→ **Task objective**
Where a line below holds the string "Policy", that line goes into the answer.

→ **Provided information**

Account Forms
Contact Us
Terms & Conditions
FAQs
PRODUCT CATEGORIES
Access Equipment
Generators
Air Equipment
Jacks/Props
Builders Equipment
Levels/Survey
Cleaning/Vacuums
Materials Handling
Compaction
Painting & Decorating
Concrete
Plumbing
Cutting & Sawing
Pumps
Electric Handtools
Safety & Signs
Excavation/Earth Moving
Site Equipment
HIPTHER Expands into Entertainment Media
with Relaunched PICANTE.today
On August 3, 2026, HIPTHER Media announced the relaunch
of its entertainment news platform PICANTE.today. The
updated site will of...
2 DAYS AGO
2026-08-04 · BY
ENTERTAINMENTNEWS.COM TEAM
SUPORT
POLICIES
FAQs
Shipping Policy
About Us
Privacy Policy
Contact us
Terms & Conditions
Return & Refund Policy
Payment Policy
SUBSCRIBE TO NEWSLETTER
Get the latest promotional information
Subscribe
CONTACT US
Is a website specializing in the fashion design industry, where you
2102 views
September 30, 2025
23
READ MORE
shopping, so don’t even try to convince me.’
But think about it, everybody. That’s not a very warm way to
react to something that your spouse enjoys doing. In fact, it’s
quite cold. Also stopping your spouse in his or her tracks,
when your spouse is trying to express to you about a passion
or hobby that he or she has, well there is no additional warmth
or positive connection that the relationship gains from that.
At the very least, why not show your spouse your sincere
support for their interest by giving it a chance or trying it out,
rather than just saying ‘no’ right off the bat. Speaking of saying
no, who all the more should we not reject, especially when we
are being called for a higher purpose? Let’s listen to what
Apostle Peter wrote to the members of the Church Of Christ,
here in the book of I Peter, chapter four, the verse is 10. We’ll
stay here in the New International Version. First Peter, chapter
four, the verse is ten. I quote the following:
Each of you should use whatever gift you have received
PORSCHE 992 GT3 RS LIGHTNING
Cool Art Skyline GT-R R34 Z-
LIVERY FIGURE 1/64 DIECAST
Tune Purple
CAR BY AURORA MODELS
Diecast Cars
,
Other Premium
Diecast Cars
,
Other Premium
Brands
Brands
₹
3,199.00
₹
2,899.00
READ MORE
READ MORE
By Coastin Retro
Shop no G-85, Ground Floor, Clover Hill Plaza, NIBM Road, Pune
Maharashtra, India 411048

→ **Task output**
Shipping Policy
Privacy Policy
Return & Refund Policy
Payment Policy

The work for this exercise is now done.